I respect two former prime minsters of India — Shri PV Narasimha Rao and Shri AB Vajpayee. If only they had had the mandate to make those fundamental changes that they wanted to make. Both, unfortunately, did not have the necessary popular support in the parliament. And equally unfortunately, those prime ministers who did have massive parliamentary support did not have the vision to put India on a path to prosperity. Indians collectively suffer very bad karma.
But I am thankful for small mercies. Today I learned that Shri Vajpayee supported the right to self defense and wanted Indians to have the right to bear arms. (Hat tip: Akshar Prabhu Desai.)
The Nehru government passed the Arms Act of 1959, which imposed more stringent gun control laws than the British had during their raj. Vajpayee was the only one who stood up against Nehru and dissented. Nehru, like his mentor Gandhi, was a tool of the British.

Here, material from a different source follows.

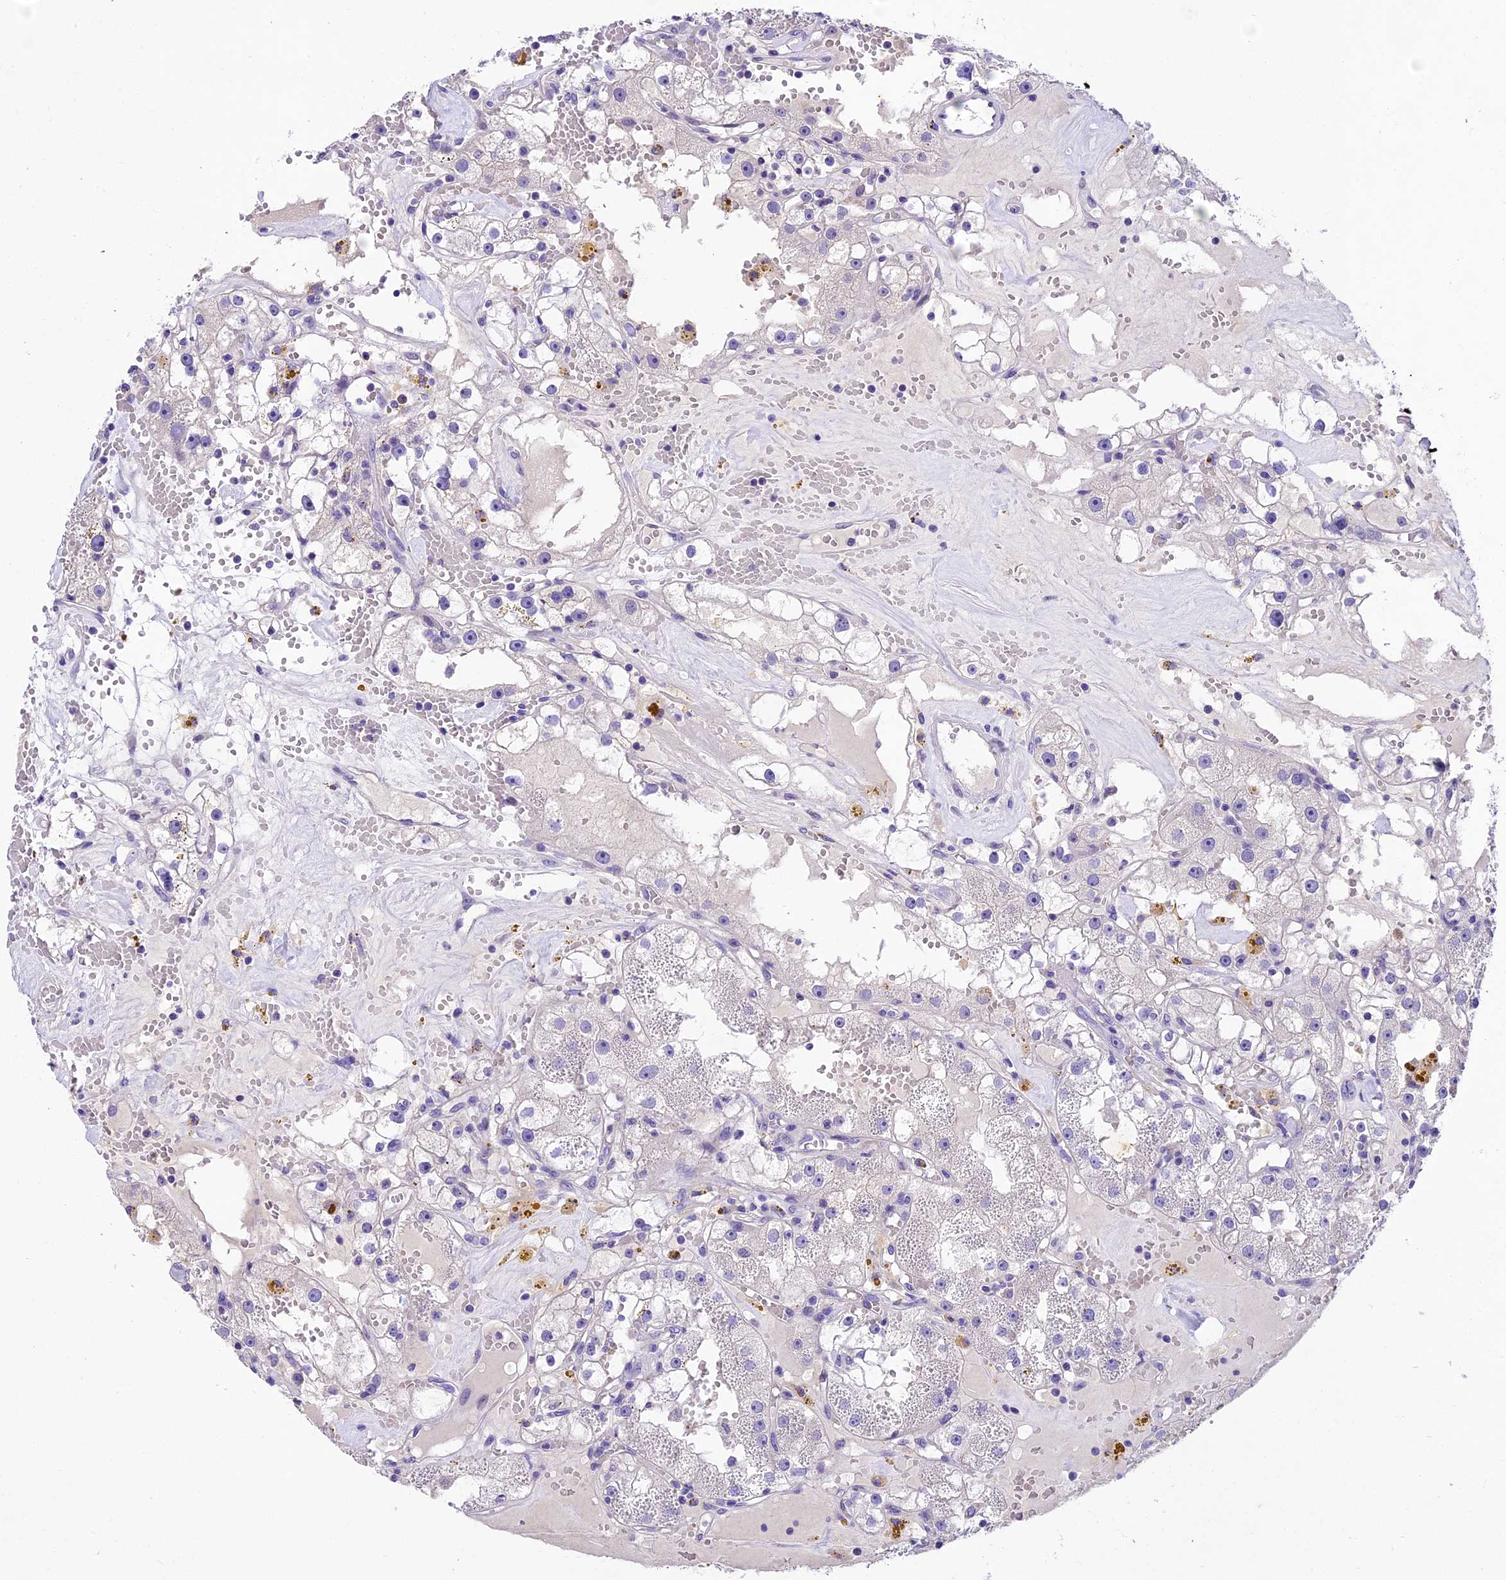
{"staining": {"intensity": "negative", "quantity": "none", "location": "none"}, "tissue": "renal cancer", "cell_type": "Tumor cells", "image_type": "cancer", "snomed": [{"axis": "morphology", "description": "Adenocarcinoma, NOS"}, {"axis": "topography", "description": "Kidney"}], "caption": "Adenocarcinoma (renal) stained for a protein using immunohistochemistry (IHC) exhibits no expression tumor cells.", "gene": "IFT140", "patient": {"sex": "male", "age": 56}}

Here’s what Vajpayee said in his dissent, on Aug 8th, 1959. (That’s just a few days over 59 years ago!):
“The present Bill seeks to repeal the Indian Arms Act enacted by the British rulers eighty years ago with a view to disarm the whole nation. Apart from the consideration of safeguarding the Empire, this policy of depriving the whole people of arms was motivated in the main by a sense of deep distrust and an attitude of contempt towards the Indian people. I am sorry to note that even after twelve years of independence, the present Government have not been able to shake off completely the legacy of their predecessors. The present Bill as by the Joint Committee is an improvement on the original Bill no doubt, but traces of this distrust linger still, and restrain the Bill from going as far as it should. Hence this note of dissent.
“The right to bear and carry arms is an inviolable and sacred right of every free citizen and though this has not been included in the list of fundamental rights enumerated in the Indian Constitution, the right of self defence accepted and guaranteed by the Indian Penal Code implicitly acknowledges the right to possess arms. Since India is not in a position to run into a race of armaments with big powers, or their satellites, surrounding our boundaries and having hostile and expansionist designs against us, the only course open for us is to arm our people and make military training compulsory for all adults and able-bodied citizens….

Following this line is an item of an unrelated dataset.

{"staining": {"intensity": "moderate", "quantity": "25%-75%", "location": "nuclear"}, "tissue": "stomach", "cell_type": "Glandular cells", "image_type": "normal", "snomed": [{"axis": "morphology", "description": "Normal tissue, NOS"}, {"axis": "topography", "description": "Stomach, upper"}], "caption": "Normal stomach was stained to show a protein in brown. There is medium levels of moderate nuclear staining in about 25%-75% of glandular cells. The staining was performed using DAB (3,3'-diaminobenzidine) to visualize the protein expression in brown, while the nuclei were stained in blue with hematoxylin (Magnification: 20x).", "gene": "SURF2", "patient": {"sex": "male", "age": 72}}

“….The present Bill seeks to liberalise the licensing provisions, but the liberalisation is very halting, the procedure of securing a license still remains irksome and dilatory and the license-seeker left to the whims and caprice of the bureaucracy….”
Let’s stress this bit. Vajpayee said, “… by a sense of deep distrust and an attitude of contempt towards the Indian people.” That sums up Nehru’s attitude precisely. That Nehruvian legacy continues even today.
The day Indians get themselves the equivalent of the 2nd Amendment of the US Constitution, that will be the day that they will take a step toward being free. Will they? I have my doubts.
Shri Vajpayee was a good man. May his spirit live on. Om Shanti.
Note: The US Second Amendment, part of the Bill of Rights which was adopted in December 1791, reads:
A well regulated Militia, being necessary to the security of a free State, the right of the people to keep and bear Arms, shall not be infringed.